→ WORK REQUEST
Copy out all of the rows below line for line, without altering a single character.

→ EXERCISE DATA
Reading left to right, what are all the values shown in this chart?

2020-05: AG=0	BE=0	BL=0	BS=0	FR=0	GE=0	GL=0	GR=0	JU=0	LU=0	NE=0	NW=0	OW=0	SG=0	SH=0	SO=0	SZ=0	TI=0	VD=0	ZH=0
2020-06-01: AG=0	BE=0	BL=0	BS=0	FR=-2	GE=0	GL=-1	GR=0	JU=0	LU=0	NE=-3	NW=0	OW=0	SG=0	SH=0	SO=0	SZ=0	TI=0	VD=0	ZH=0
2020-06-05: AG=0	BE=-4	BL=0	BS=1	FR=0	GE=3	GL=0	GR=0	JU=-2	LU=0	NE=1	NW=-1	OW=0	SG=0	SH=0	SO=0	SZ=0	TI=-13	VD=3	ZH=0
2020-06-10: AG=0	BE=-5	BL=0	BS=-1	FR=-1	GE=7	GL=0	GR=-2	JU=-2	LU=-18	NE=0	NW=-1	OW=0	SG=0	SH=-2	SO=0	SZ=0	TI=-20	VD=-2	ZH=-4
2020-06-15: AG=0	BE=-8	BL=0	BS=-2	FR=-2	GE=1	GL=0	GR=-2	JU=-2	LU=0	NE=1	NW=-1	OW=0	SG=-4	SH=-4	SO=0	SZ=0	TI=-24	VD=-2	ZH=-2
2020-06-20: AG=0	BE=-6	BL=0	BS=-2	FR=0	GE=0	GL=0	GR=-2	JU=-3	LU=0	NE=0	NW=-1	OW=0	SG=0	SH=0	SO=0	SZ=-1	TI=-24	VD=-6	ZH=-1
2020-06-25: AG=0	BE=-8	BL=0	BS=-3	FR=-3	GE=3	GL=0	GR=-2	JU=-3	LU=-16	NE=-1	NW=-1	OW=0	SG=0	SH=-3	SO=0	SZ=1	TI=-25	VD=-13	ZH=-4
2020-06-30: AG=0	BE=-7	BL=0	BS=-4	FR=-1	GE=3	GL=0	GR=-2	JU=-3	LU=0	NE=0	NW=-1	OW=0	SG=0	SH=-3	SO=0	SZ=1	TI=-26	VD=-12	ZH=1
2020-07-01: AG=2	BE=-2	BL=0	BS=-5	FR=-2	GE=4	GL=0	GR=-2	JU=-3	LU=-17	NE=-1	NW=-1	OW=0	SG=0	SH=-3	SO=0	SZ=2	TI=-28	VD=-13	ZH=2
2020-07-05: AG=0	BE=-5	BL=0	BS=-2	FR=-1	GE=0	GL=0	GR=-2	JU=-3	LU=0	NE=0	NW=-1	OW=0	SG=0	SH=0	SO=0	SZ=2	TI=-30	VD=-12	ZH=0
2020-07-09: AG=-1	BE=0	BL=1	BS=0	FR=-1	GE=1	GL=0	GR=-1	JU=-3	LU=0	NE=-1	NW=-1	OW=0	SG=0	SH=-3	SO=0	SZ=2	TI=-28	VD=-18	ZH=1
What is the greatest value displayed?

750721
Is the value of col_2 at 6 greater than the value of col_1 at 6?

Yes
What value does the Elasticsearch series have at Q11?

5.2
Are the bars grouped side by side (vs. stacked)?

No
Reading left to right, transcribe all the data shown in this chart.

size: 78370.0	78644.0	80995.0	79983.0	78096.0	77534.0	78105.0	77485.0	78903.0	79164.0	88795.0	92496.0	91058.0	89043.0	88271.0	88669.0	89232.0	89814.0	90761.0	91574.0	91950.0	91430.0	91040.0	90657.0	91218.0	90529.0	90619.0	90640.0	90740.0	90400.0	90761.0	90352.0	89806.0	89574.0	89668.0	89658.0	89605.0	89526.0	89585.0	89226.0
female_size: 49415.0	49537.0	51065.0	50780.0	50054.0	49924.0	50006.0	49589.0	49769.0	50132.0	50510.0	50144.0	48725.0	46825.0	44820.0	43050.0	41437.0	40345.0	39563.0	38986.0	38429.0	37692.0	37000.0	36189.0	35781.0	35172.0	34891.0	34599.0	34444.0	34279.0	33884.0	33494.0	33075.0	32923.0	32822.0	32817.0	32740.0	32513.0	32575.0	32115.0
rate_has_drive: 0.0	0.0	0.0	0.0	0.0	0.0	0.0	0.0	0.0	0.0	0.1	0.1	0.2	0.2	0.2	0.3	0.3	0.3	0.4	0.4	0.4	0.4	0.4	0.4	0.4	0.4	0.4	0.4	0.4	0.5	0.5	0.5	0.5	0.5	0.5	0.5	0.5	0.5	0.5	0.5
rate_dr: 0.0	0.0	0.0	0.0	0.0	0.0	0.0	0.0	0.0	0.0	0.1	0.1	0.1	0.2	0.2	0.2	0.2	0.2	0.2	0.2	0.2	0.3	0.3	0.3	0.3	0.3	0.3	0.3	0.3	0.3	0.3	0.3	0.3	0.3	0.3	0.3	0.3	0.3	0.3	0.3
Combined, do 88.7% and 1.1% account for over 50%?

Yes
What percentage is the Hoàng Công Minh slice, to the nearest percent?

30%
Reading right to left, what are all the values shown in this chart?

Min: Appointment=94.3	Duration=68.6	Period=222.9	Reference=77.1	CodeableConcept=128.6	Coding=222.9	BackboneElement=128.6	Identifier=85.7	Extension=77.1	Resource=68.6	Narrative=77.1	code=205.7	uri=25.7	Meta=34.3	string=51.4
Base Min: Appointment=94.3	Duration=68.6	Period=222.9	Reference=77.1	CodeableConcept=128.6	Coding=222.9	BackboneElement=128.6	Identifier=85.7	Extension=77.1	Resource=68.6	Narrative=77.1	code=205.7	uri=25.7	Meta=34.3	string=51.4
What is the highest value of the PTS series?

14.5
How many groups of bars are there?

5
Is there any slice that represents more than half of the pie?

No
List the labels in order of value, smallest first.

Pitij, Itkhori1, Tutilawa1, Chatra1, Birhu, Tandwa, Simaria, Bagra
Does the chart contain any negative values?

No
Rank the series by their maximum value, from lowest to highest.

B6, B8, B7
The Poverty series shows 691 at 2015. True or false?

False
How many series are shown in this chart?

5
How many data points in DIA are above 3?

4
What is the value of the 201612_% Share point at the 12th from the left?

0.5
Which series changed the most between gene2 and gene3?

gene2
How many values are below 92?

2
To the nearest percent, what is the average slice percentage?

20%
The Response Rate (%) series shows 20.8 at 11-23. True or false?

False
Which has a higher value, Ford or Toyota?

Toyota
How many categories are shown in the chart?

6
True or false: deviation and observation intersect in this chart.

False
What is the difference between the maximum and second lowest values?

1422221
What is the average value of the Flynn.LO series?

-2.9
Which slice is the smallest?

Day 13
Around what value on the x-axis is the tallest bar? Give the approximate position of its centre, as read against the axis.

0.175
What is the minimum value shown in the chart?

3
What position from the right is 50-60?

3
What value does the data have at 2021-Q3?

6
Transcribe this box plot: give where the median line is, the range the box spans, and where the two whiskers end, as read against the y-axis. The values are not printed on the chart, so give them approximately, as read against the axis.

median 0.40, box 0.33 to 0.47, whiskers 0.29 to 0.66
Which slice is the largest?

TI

→ RESULT OF THE TASK
Reading left to right, what are all the values shown in this chart?

2020-05: AG=0	BE=0	BL=0	BS=0	FR=0	GE=0	GL=0	GR=0	JU=0	LU=0	NE=0	NW=0	OW=0	SG=0	SH=0	SO=0	SZ=0	TI=0	VD=0	ZH=0
2020-06-01: AG=0	BE=0	BL=0	BS=0	FR=-2	GE=0	GL=-1	GR=0	JU=0	LU=0	NE=-3	NW=0	OW=0	SG=0	SH=0	SO=0	SZ=0	TI=0	VD=0	ZH=0
2020-06-05: AG=0	BE=-4	BL=0	BS=1	FR=0	GE=3	GL=0	GR=0	JU=-2	LU=0	NE=1	NW=-1	OW=0	SG=0	SH=0	SO=0	SZ=0	TI=-13	VD=3	ZH=0
2020-06-10: AG=0	BE=-5	BL=0	BS=-1	FR=-1	GE=7	GL=0	GR=-2	JU=-2	LU=-18	NE=0	NW=-1	OW=0	SG=0	SH=-2	SO=0	SZ=0	TI=-20	VD=-2	ZH=-4
2020-06-15: AG=0	BE=-8	BL=0	BS=-2	FR=-2	GE=1	GL=0	GR=-2	JU=-2	LU=0	NE=1	NW=-1	OW=0	SG=-4	SH=-4	SO=0	SZ=0	TI=-24	VD=-2	ZH=-2
2020-06-20: AG=0	BE=-6	BL=0	BS=-2	FR=0	GE=0	GL=0	GR=-2	JU=-3	LU=0	NE=0	NW=-1	OW=0	SG=0	SH=0	SO=0	SZ=-1	TI=-24	VD=-6	ZH=-1
2020-06-25: AG=0	BE=-8	BL=0	BS=-3	FR=-3	GE=3	GL=0	GR=-2	JU=-3	LU=-16	NE=-1	NW=-1	OW=0	SG=0	SH=-3	SO=0	SZ=1	TI=-25	VD=-13	ZH=-4
2020-06-30: AG=0	BE=-7	BL=0	BS=-4	FR=-1	GE=3	GL=0	GR=-2	JU=-3	LU=0	NE=0	NW=-1	OW=0	SG=0	SH=-3	SO=0	SZ=1	TI=-26	VD=-12	ZH=1
2020-07-01: AG=2	BE=-2	BL=0	BS=-5	FR=-2	GE=4	GL=0	GR=-2	JU=-3	LU=-17	NE=-1	NW=-1	OW=0	SG=0	SH=-3	SO=0	SZ=2	TI=-28	VD=-13	ZH=2
2020-07-05: AG=0	BE=-5	BL=0	BS=-2	FR=-1	GE=0	GL=0	GR=-2	JU=-3	LU=0	NE=0	NW=-1	OW=0	SG=0	SH=0	SO=0	SZ=2	TI=-30	VD=-12	ZH=0
2020-07-09: AG=-1	BE=0	BL=1	BS=0	FR=-1	GE=1	GL=0	GR=-1	JU=-3	LU=0	NE=-1	NW=-1	OW=0	SG=0	SH=-3	SO=0	SZ=2	TI=-28	VD=-18	ZH=1
What is the greatest value displayed?

750721
Is the value of col_2 at 6 greater than the value of col_1 at 6?

Yes
What value does the Elasticsearch series have at Q11?

5.2
Are the bars grouped side by side (vs. stacked)?

No
Reading left to right, transcribe all the data shown in this chart.

size: 78370.0	78644.0	80995.0	79983.0	78096.0	77534.0	78105.0	77485.0	78903.0	79164.0	88795.0	92496.0	91058.0	89043.0	88271.0	88669.0	89232.0	89814.0	90761.0	91574.0	91950.0	91430.0	91040.0	90657.0	91218.0	90529.0	90619.0	90640.0	90740.0	90400.0	90761.0	90352.0	89806.0	89574.0	89668.0	89658.0	89605.0	89526.0	89585.0	89226.0
female_size: 49415.0	49537.0	51065.0	50780.0	50054.0	49924.0	50006.0	49589.0	49769.0	50132.0	50510.0	50144.0	48725.0	46825.0	44820.0	43050.0	41437.0	40345.0	39563.0	38986.0	38429.0	37692.0	37000.0	36189.0	35781.0	35172.0	34891.0	34599.0	34444.0	34279.0	33884.0	33494.0	33075.0	32923.0	32822.0	32817.0	32740.0	32513.0	32575.0	32115.0
rate_has_drive: 0.0	0.0	0.0	0.0	0.0	0.0	0.0	0.0	0.0	0.0	0.1	0.1	0.2	0.2	0.2	0.3	0.3	0.3	0.4	0.4	0.4	0.4	0.4	0.4	0.4	0.4	0.4	0.4	0.4	0.5	0.5	0.5	0.5	0.5	0.5	0.5	0.5	0.5	0.5	0.5
rate_dr: 0.0	0.0	0.0	0.0	0.0	0.0	0.0	0.0	0.0	0.0	0.1	0.1	0.1	0.2	0.2	0.2	0.2	0.2	0.2	0.2	0.2	0.3	0.3	0.3	0.3	0.3	0.3	0.3	0.3	0.3	0.3	0.3	0.3	0.3	0.3	0.3	0.3	0.3	0.3	0.3
Combined, do 88.7% and 1.1% account for over 50%?

Yes
What percentage is the Hoàng Công Minh slice, to the nearest percent?

30%
Reading right to left, what are all the values shown in this chart?

Min: Appointment=94.3	Duration=68.6	Period=222.9	Reference=77.1	CodeableConcept=128.6	Coding=222.9	BackboneElement=128.6	Identifier=85.7	Extension=77.1	Resource=68.6	Narrative=77.1	code=205.7	uri=25.7	Meta=34.3	string=51.4
Base Min: Appointment=94.3	Duration=68.6	Period=222.9	Reference=77.1	CodeableConcept=128.6	Coding=222.9	BackboneElement=128.6	Identifier=85.7	Extension=77.1	Resource=68.6	Narrative=77.1	code=205.7	uri=25.7	Meta=34.3	string=51.4
What is the highest value of the PTS series?

14.5
How many groups of bars are there?

5
Is there any slice that represents more than half of the pie?

No
List the labels in order of value, smallest first.

Pitij, Itkhori1, Tutilawa1, Chatra1, Birhu, Tandwa, Simaria, Bagra
Does the chart contain any negative values?

No
Rank the series by their maximum value, from lowest to highest.

B6, B8, B7
The Poverty series shows 691 at 2015. True or false?

False
How many series are shown in this chart?

5
How many data points in DIA are above 3?

4
What is the value of the 201612_% Share point at the 12th from the left?

0.5
Which series changed the most between gene2 and gene3?

gene2
How many values are below 92?

2
To the nearest percent, what is the average slice percentage?

20%
The Response Rate (%) series shows 20.8 at 11-23. True or false?

False
Which has a higher value, Ford or Toyota?

Toyota
How many categories are shown in the chart?

6
True or false: deviation and observation intersect in this chart.

False
What is the difference between the maximum and second lowest values?

1422221
What is the average value of the Flynn.LO series?

-2.9
Which slice is the smallest?

Day 13
Around what value on the x-axis is the tallest bar? Give the approximate position of its centre, as read against the axis.

0.175
What is the minimum value shown in the chart?

3
What position from the right is 50-60?

3
What value does the data have at 2021-Q3?

6
Transcribe this box plot: give where the median line is, the range the box spans, and where the two whiskers end, as read against the y-axis. The values are not printed on the chart, so give them approximately, as read against the axis.

median 0.40, box 0.33 to 0.47, whiskers 0.29 to 0.66
Which slice is the largest?

TI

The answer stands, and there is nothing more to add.